Александра Маринина - Чувство льда
– Допустим, они договорились, что Катя постарается выпроводить вас из дома и они смогут провести некоторое время наедине в вашей квартире. Поэтому ваш брат спрятался в подъезде и ждал ее. Умысел на убийство мог возникнуть у него спонтанно, уже после того, как они договорились. А может быть, он просто задурил девушке голову перспективой свидания наедине, а сам заранее знал, что убьет ее. Ну как?
– Да никак. Саша поехал в аэропорт. Вы же наверняка уже проверяли, встретил он своего приятеля или нет. Ведь встретил, правда?
– Конечно, встретил, – рассмеялся Огнев. – Конечно. Мы все проверили. И «приятеля», – он подмигнул, – тоже спросили. Встретил и до дому довез. Они даже еще успели чайку попить и о жизни поговорить.
– Тогда зачем вы мне рассказываете эту чушь?
– Затем, Андрей Владимирович, – Огнев сделал паузу и немного затянул ее, наслаждаясь моментом, – что рейс задержали, и прилетел самолет только в пять утра. Так что времени у вашего брата было более чем достаточно.
– Но Саша не знал, что рейс задерживается! Он торопился уехать из клуба, чтобы не опоздать в Домодедово к началу второго.

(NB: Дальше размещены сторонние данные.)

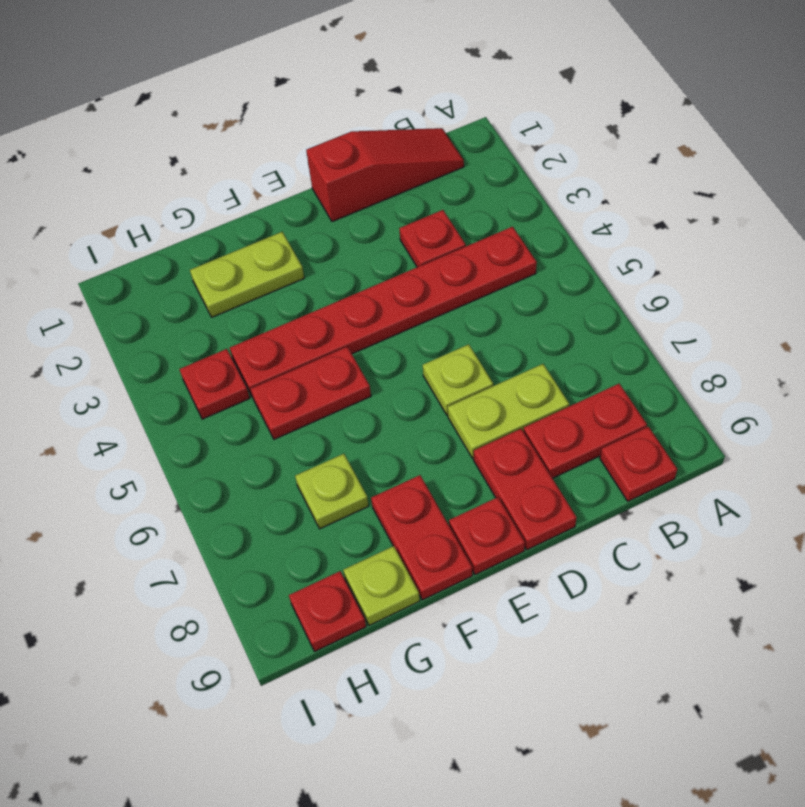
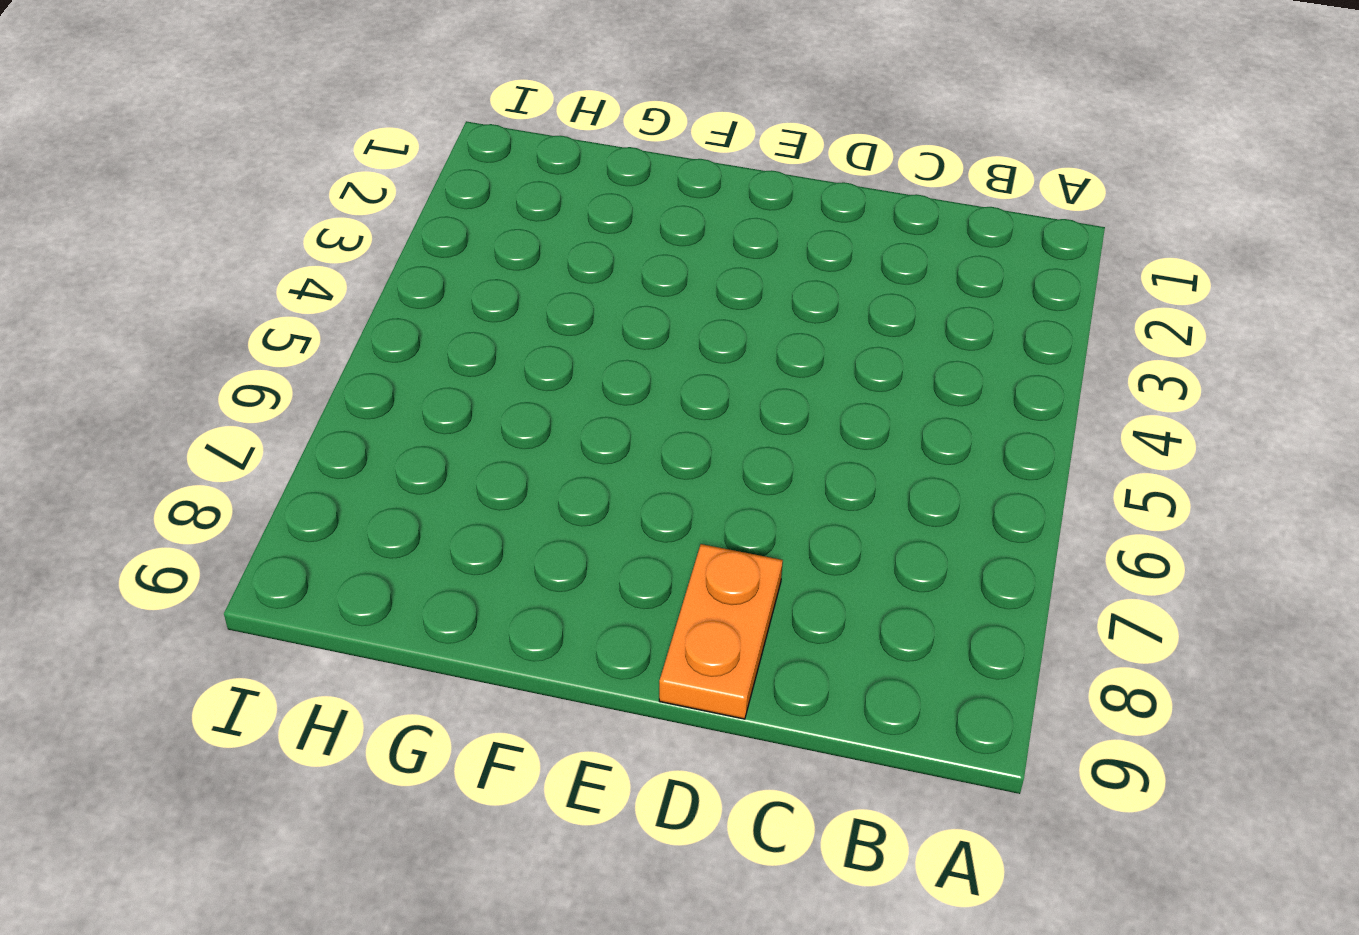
orange plate D8:D9 level 1 -> red plate D8:D9 level 1
none -> red slope B1:D1 level 1 top D
none -> red plate B4:G4 level 1
none -> red plate B8:C8 level 1

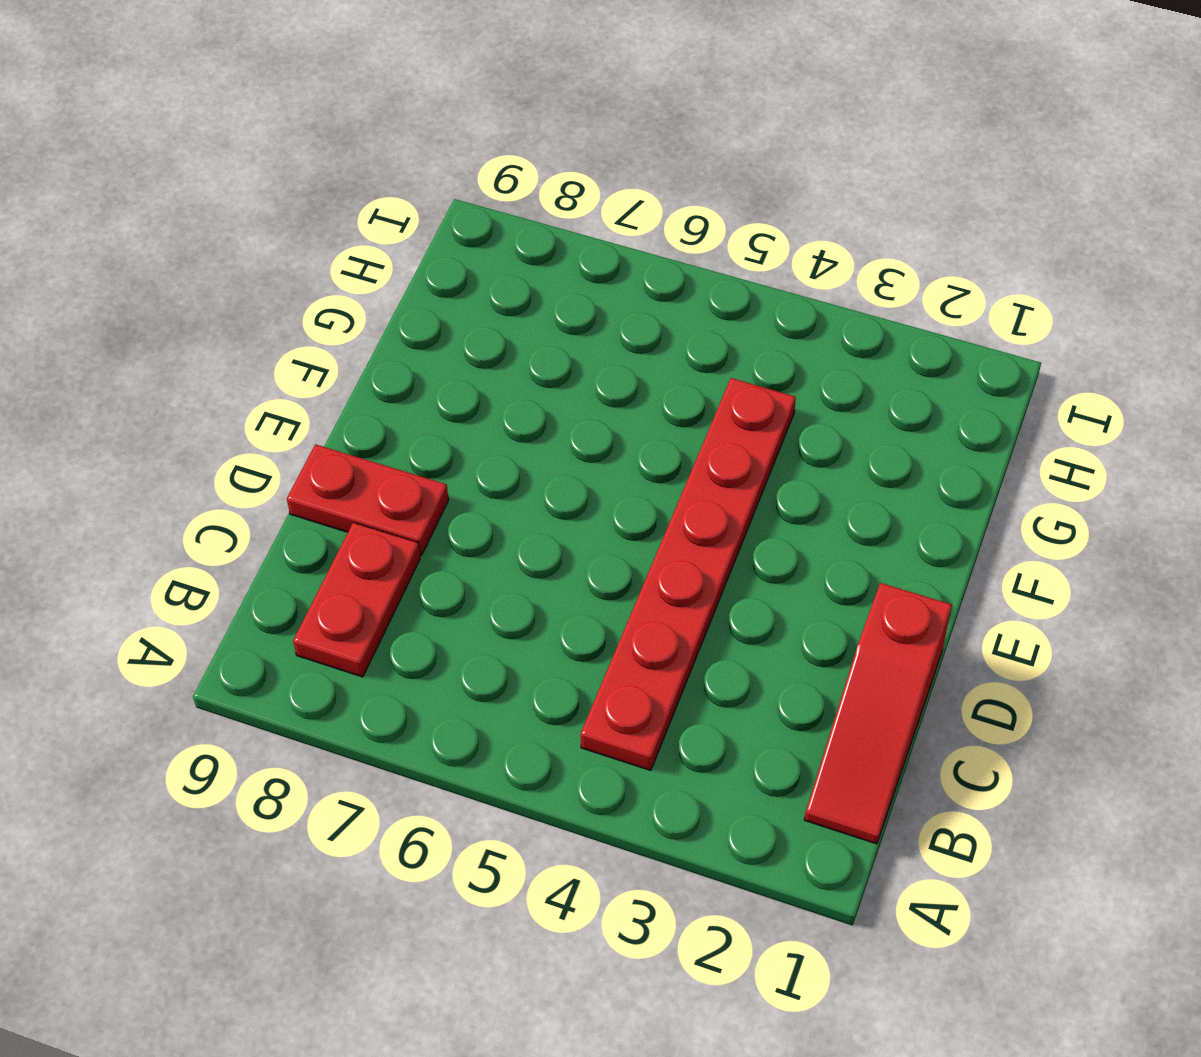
none -> red plate B9 level 1
none -> red plate C3 level 1
none -> lime plate C7:D7 level 1

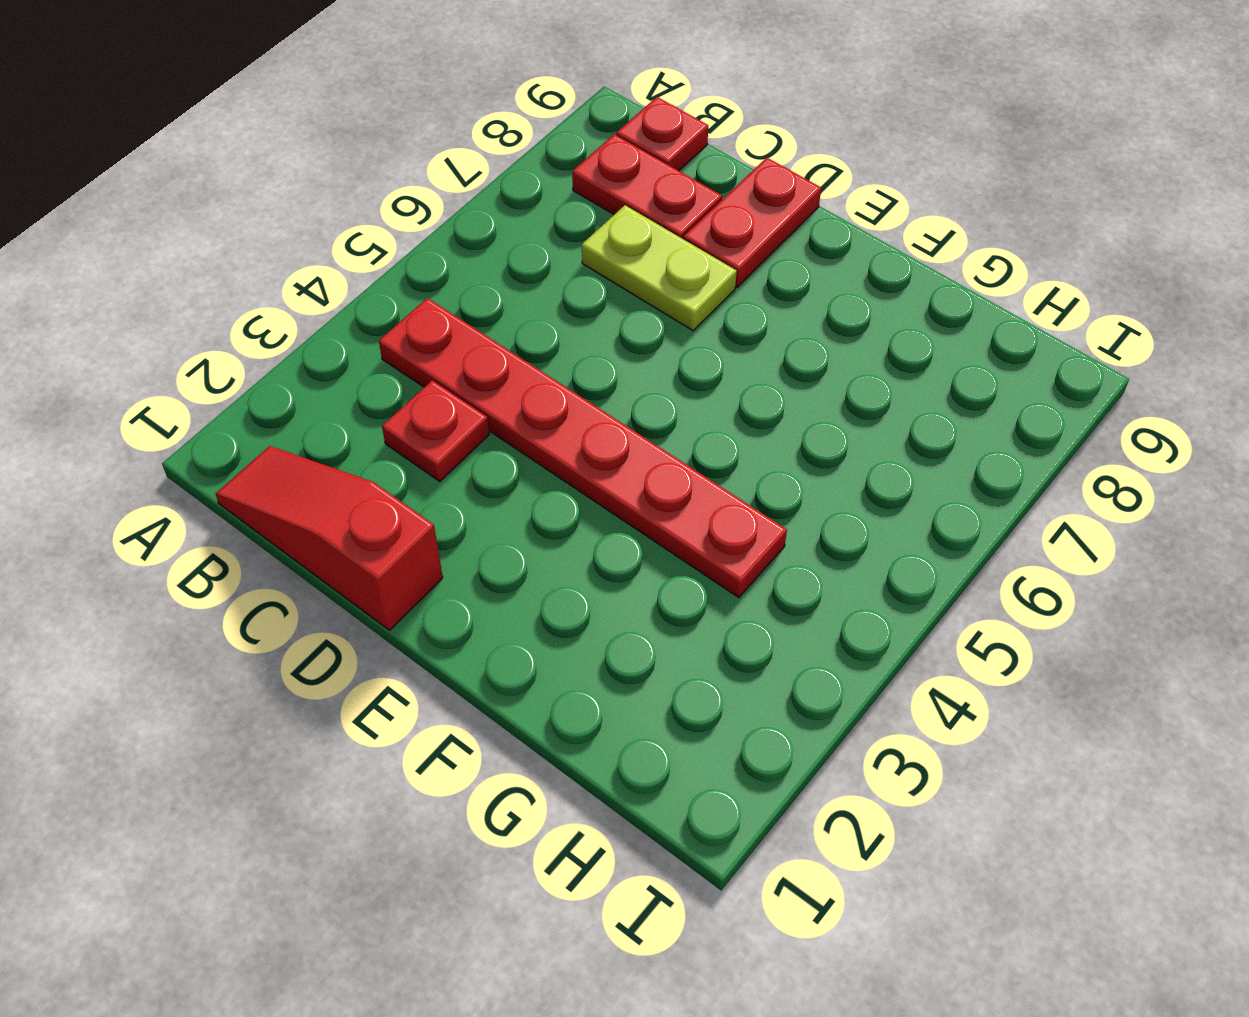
none -> lime plate D6 level 1
none -> red plate E9 level 1
none -> lime plate F2:G2 level 1

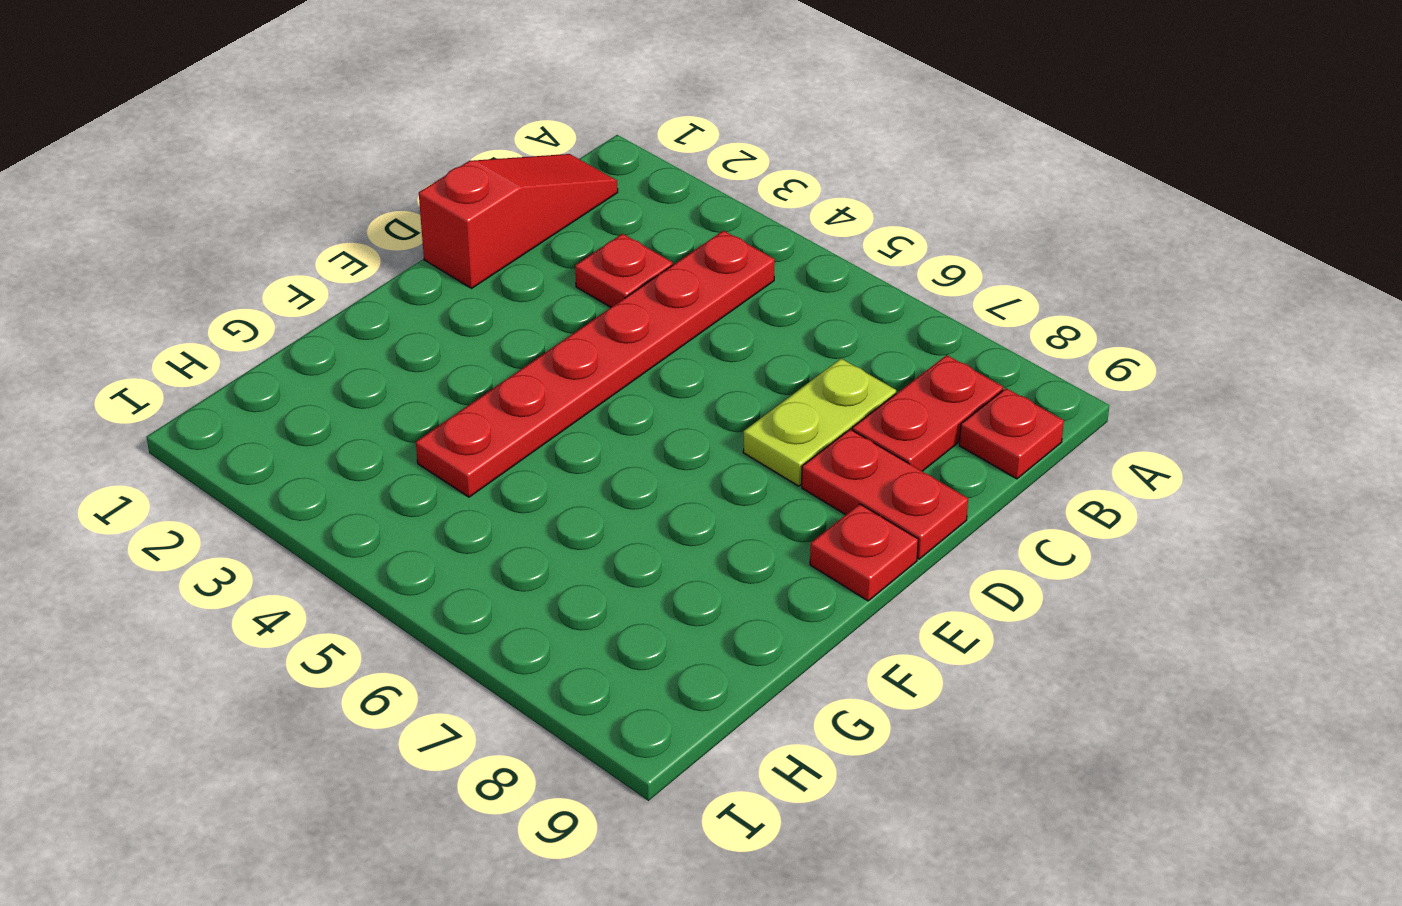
none -> lime plate D6 level 1
none -> lime plate F2:G2 level 1
none -> red plate F5:G5 level 1

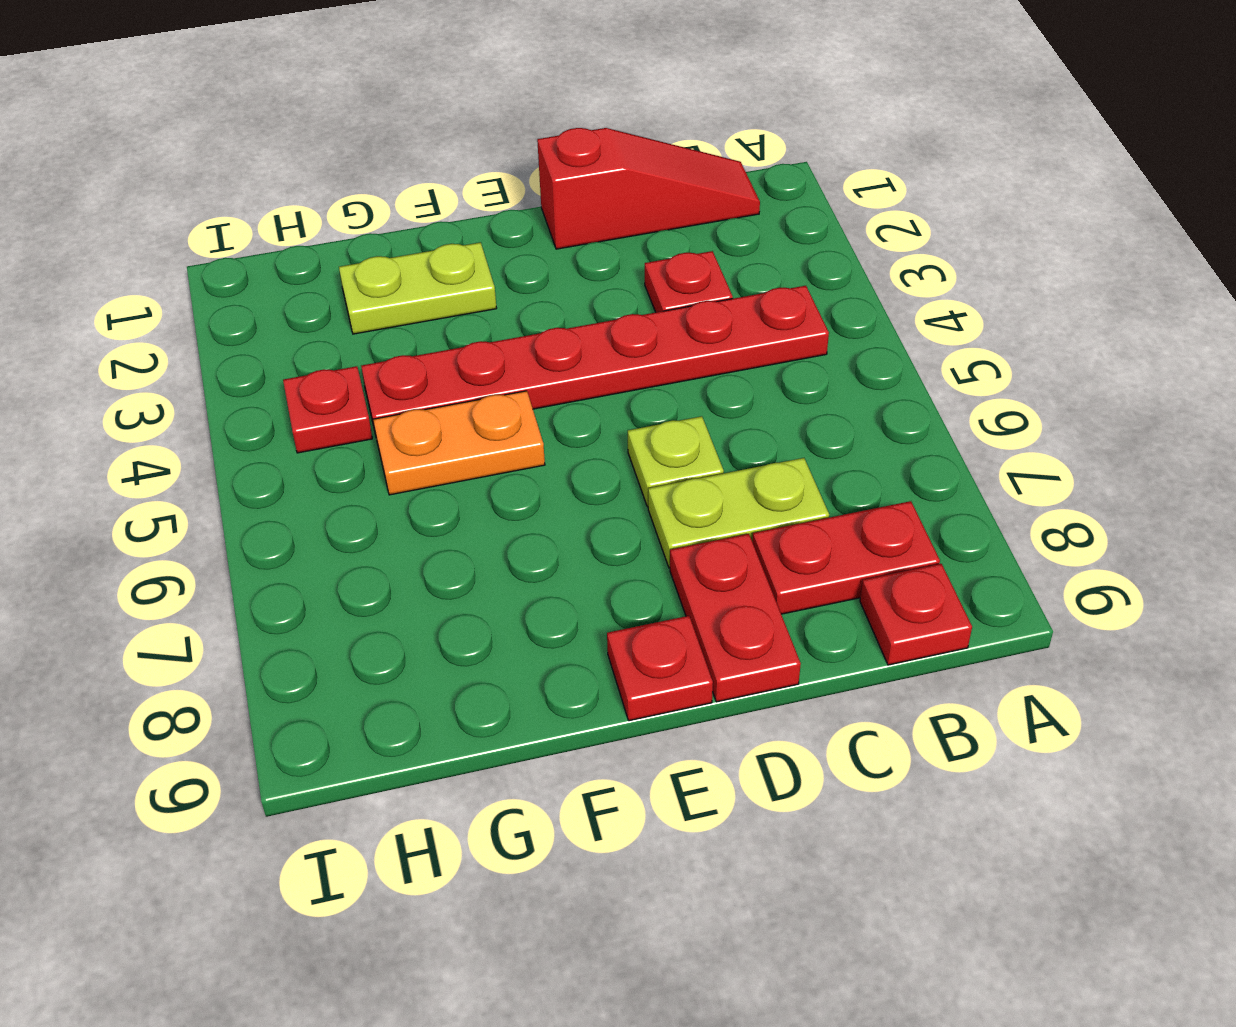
orange plate F5:G5 level 1 -> red plate F5:G5 level 1
none -> red plate F8:F9 level 1
none -> lime plate G7 level 1
none -> lime plate G9 level 1

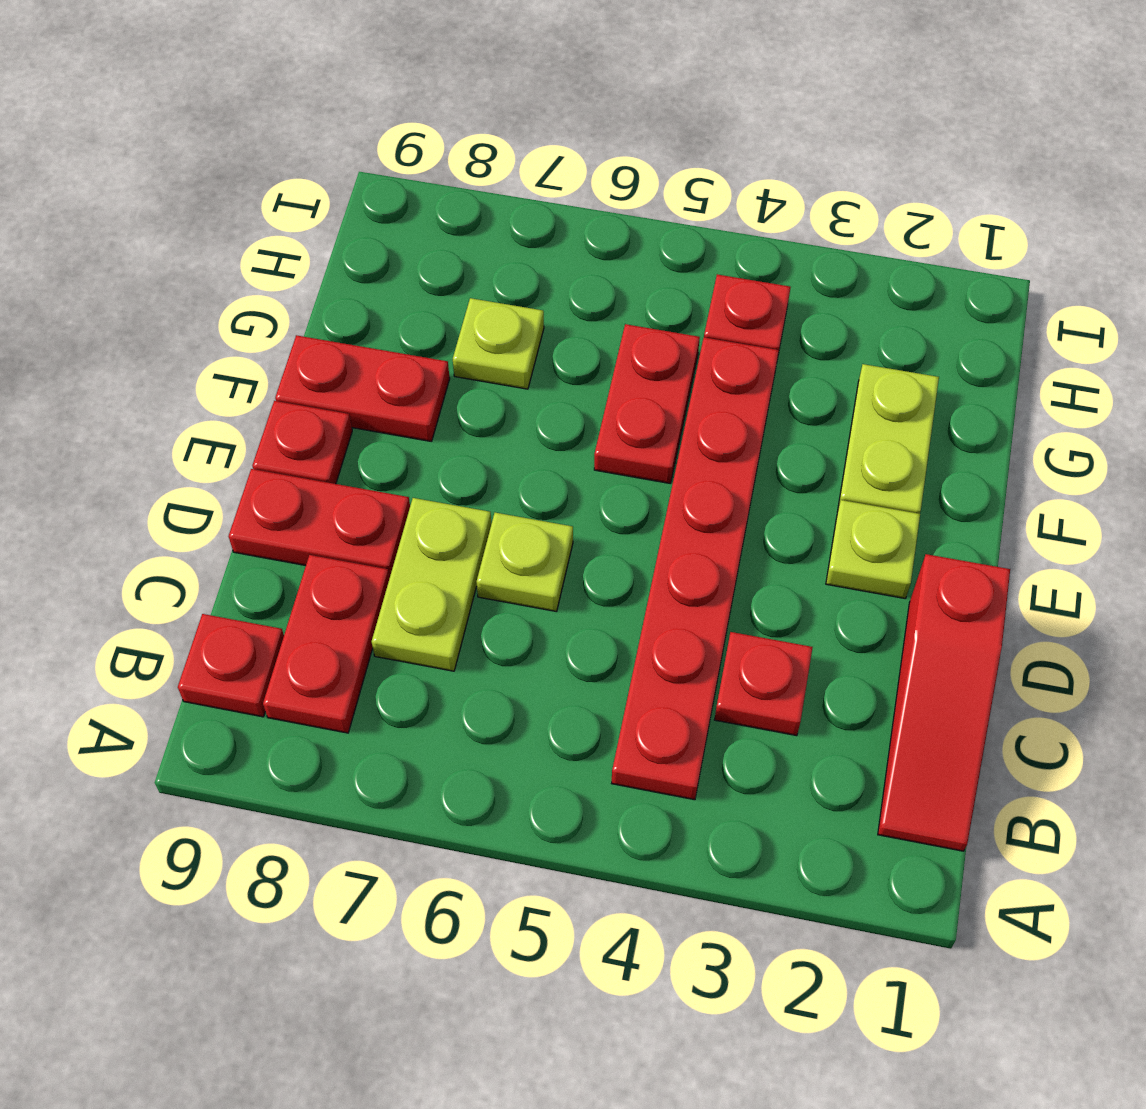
lime plate E2 level 1 -> lime plate G9 level 1
none -> red plate H9 level 1

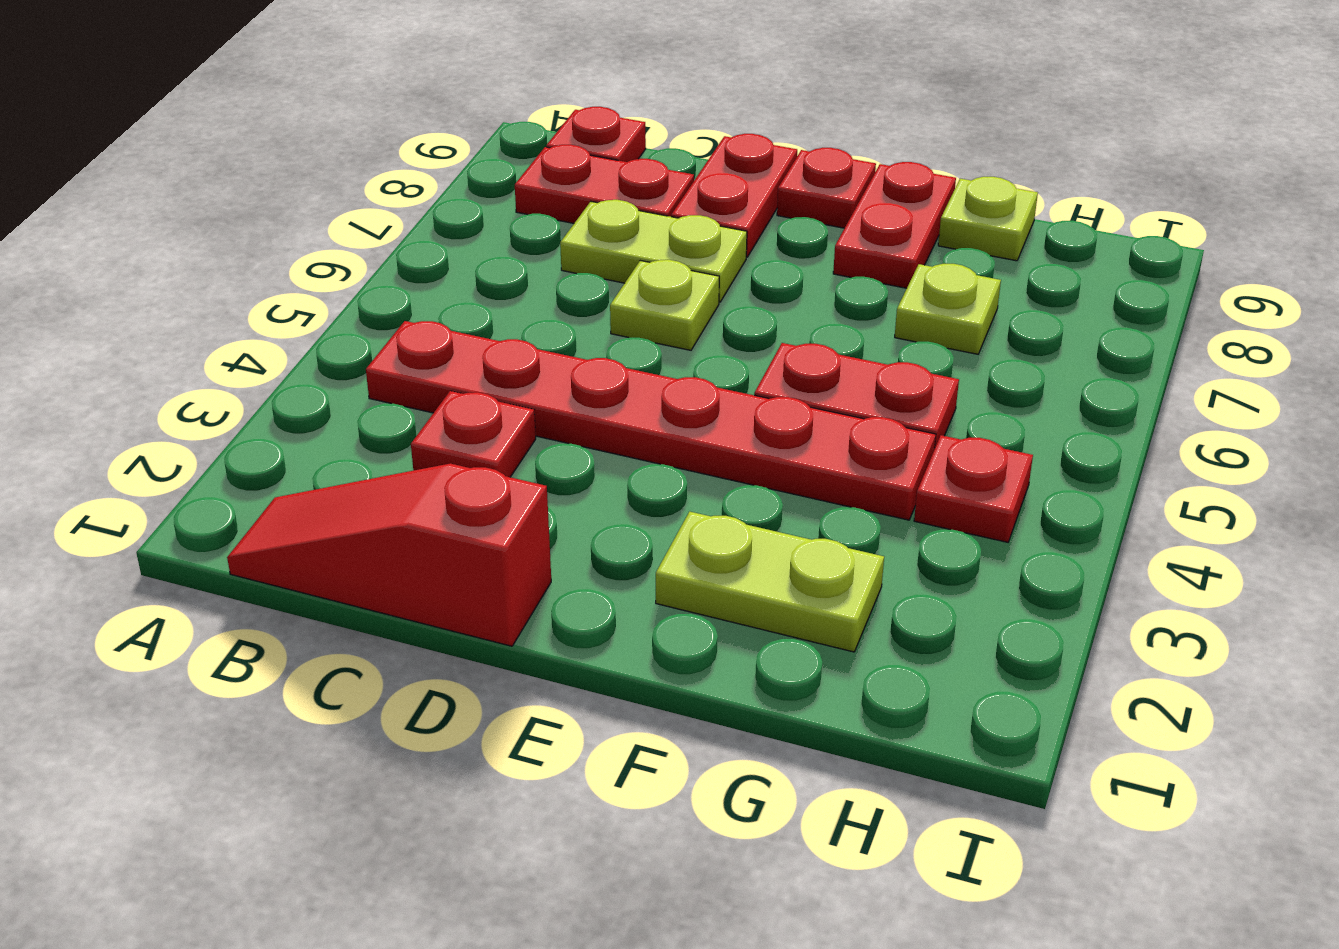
none -> red plate H9 level 1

– Откуда вы знаете, знал он или нет? Информация доступна по телефону или с любого компьютера. Он мог просто разыгрывать спектакль. Я вам для чего все это говорю, Андрей Владимирович? У меня двое подозреваемых: вы и ваш брат. Вы же не хотите, чтобы я его взял под стражу, если вы точно знаете, что он невиновен, правда? Других подозреваемых у меня нет. Так что получается, или вы – или он. Если вы убили Екатерину Шевченко, то признайтесь лучше прямо сейчас, чтобы избавить любимого брата от ненужных неприятностей.
– Но я ее не убивал, я же вам говорю!
– Значит, убил он. И я его арестую.
В общем-то Виктор Евгеньевич хорошо понимал, что делает. Ему в тот момент было все равно, кто из братьев Филановских застрелил Катю Шевченко. Ему очень хотелось в отпуск и очень хотелось выдавить из Андрея признание. Пусть липовое, пусть будет самооговор, но это же выяснится только потом, когда он уедет. А может быть, и вернуться успеет…
Но признаваться Андрей Филановский не спешил.
На другой день, сидя в своем кабинете с оперативником Олегом Бариновым, следователь Огнев рассказал ему историю, которую узнал накануне от Пилипенко.
– Не дожал я его вчера, – пожаловался он. – Нужен пробивной удар. Надо бы установить ту дамочку, которая заяву на него кинула.
– Фамилия следователя известна? – спросил Баринов.
– Да если бы, – следователь развел руками. – Мыкола сказал, что, если бы фамилия была указана, он бы запомнил. Он такие вещи не забывает.
– Ну хоть в каком округе?
– Неизвестно. Известно только, что в Москве.
– Ну и спасибо тебе большое, – безрадостно усмехнулся Олег. – Пойди туда – не знаю куда. И как я ее искать буду?
– А это не мое дело, – внезапно рассердился Виктор Евгеньевич. – Ты – сыскарь, ты и ищи. И фильтруй работу, фильтруй, распределяй по операм, учись быть руководителем, а то эдак в рабочих лошадках и просидишь до самой пенсии.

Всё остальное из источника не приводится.